→ CONJUNTO DE EXERCÍCIOS
a. No trecho sobre a postura dos EUA diante da China, por que John Ratcliffe defende concentrar as atividades de inteligência no gigante asiático? Responda em uma a três frases.
b. Prossiga o trecho sobre a postura dos EUA diante da China a partir do ponto em que ele termina.
== TRECHO SELECIONADO
O diretor de toda a comunidade de inteligência, cujo principal órgão é a CIA, John Ratcliffe, defende focar as atividades de inteligência no gigante asiático, “nossa ameaça de segurança prioritária”, em suas palavras.

Já o secretário de Estado, Marco Rubio, durante a audiência no Senado que o aprovou para o cargo, classificou a China como “a maior ameaça à prosperidade dos EUA no século XXI”.

Uma vez à frente do cargo, a primeira viagem de Rubio ao exterior ocorreu em fevereiro. Ao contrário das tradicionais viagens inaugurais a Londres, Bruxelas ou Berlim, Rubio foi ao Panamá conversar com o presidente José Raúl Mulino. Após o encontro entre os dois, o presidente panamenho convocou uma entrevista coletiva, tendo o ilustre visitante ao seu lado, quando comunicou ao mundo que o Panamá estava naquele momento se retirando da iniciativa da Nova Rota da Seda, além de suspender o contrato de cessão da administração do Canal do Panamá celebrado com a empresa CK Hutchison Holding, sediada em Hong Kong. Por U$ 23 bilhões, os direitos foram repassados para um consórcio norte-americano capitaneado pelo gigantesco fundo de investimentos nova-iorquino BlackRock Inc.
====
== SEÇÃO DE DADOS
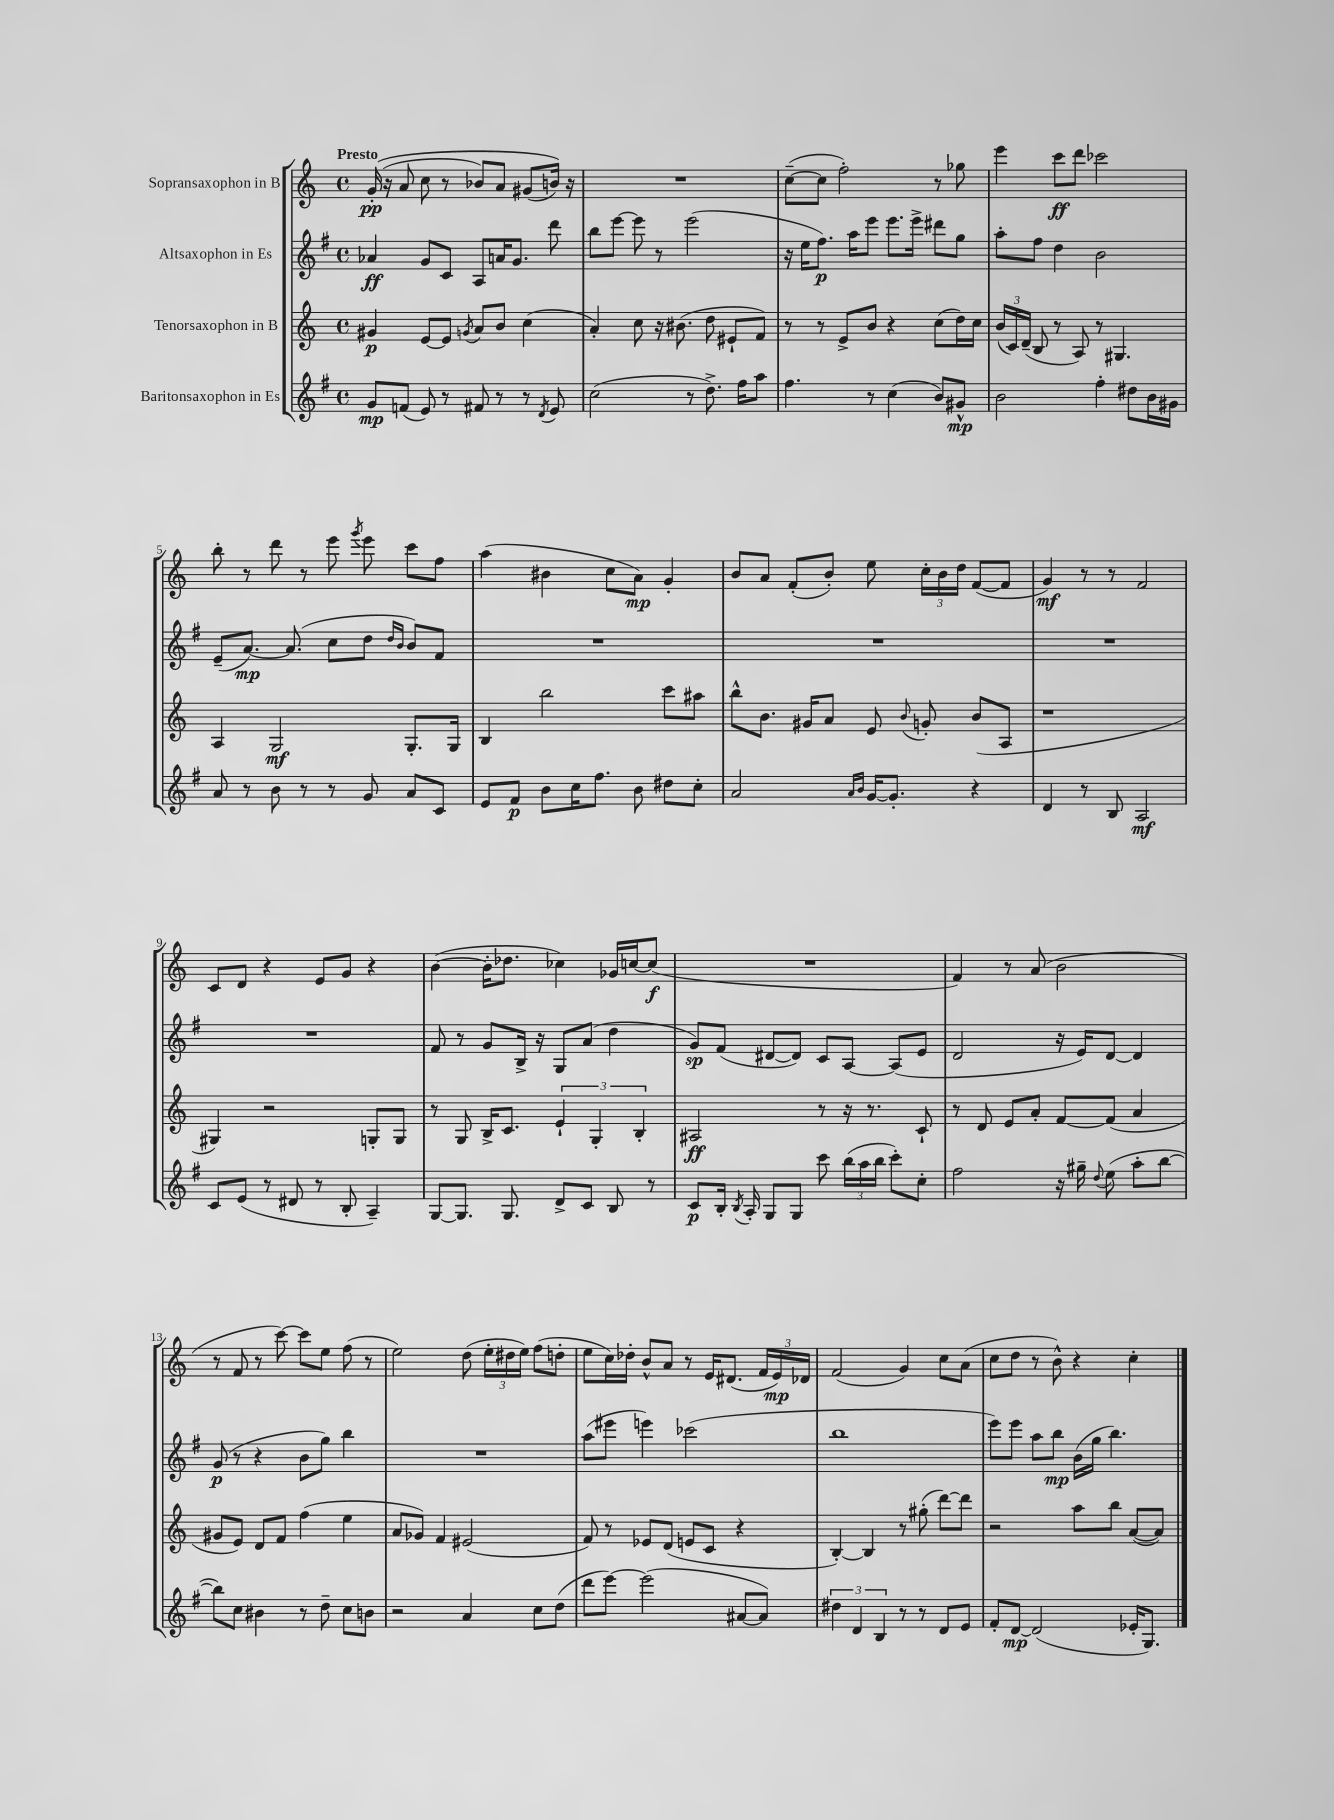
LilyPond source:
====
→ RESPOSTAS FINAIS
a. Porque, em suas próprias palavras, a China é "nossa ameaça de segurança prioritária". Como diretor de toda a comunidade de inteligência, cujo principal órgão é a CIA, ele defende por isso que essas atividades se voltem ao gigante asiático.

b.
Bilionários, Projeto 2025 e o MAGA

É realmente interessante a interseção entre os falcões, as grandes corporações e os bilionários na nova administração. Para compor o alto escalão de seu governo, Donald Trump convidou 13 bilionários. Combinadas suas fortunas equivalem, segundo estimativas, a U$460 bilhões.

O primeiro da lista é o diretor do Departamento de Eficiência Governamental, Elon Musk e seus cortes de gastos indistintos que modulam uma visão tecno libertária na qual o Estado operacionalmente deve ser desidratado, funcionando apenas como financiador de projetos privados. Não por coincidência, suas empresas SpaceX, Starlink, Tesla e agora sua nova companhia voltada ao desenvolvimento de ferramentas de inteligência artificial: xAI são sorvedouras de recursos públicos. Pode-se dizer que o bilionário sul-africano comprou seu lugar no governo ao doar U$25 milhões de dólares para a campanha presidencial de Trump.

Outro bilionário de destaque é o banqueiro Howard Lutnick, secretário do comércio, que é um dos artífices da “guerra tarifária” que ameaça implodir o acordo de livre comércio da América do Norte (USMCA), os laços comerciais com a Europa e, principalmente, inviabilizar as exportações chinesas.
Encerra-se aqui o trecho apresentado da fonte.